The U.S. Supreme Court is no stranger to arbitration issues. In 1925, Congress passed the Federal Arbitration Act to overcome widespread judicial hostility to arbitration agreements and establish a strong federal policy favoring arbitration. Since then, the Supreme Court has had many occasions to opine on the scope and effect of the FAA. In recent years, for example, the court has decided questions about which disputes are arbitrable, whether class arbitration is available, and how federal and state arbitration laws interact. Many of these cases were controversial, pro-arbitration, 5-to-4 rulings. And most arose in the same posture: a dispute between a U.S. business that wanted to arbitrate and a U.S. individual (usually a consumer or employee) who did not.

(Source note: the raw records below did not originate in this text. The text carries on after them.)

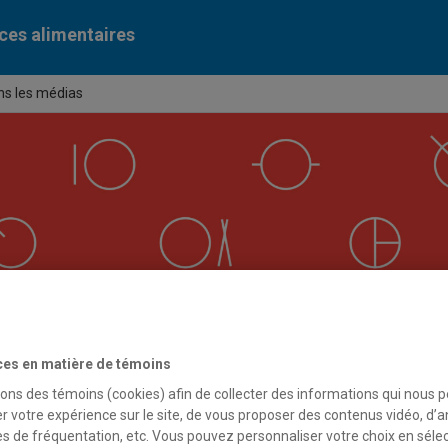
ces alimentaires
ns les médias
ces en matière de témoins
sons des témoins (cookies) afin de collecter des informations qui nous 
r votre expérience sur le site, de vous proposer des contenus vidéo, d’a
es de fréquentation, etc. Vous pouvez personnaliser votre choix en séle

On June 1, the court issued a different kind of arbitration decision, in GE Energy v. Outokumpu. (Disclosure: Jones Day represented GE Energy.) The case was the court’s first in-depth engagement with the Convention on the Recognition and Enforcement of Foreign Arbitral Awards. More commonly known as the New York Convention, it is a multilateral treaty adopted in 1958 to promote arbitration in the international context. The benefits of arbitration are even more pronounced for international commercial disputes than they are for domestic ones, given the uncertainty inherent in litigating before foreign courts. To ensure that international businesses can reliably realize those benefits, the convention requires signatory nations to enforce valid arbitration agreements and arbitral awards. More than 160 nations, including the United States, have signed on. And courts around the world have construed the convention to require that signatory nations provide at least as favorable treatment for agreements between businesses from different countries as they do for agreements between their own citizens.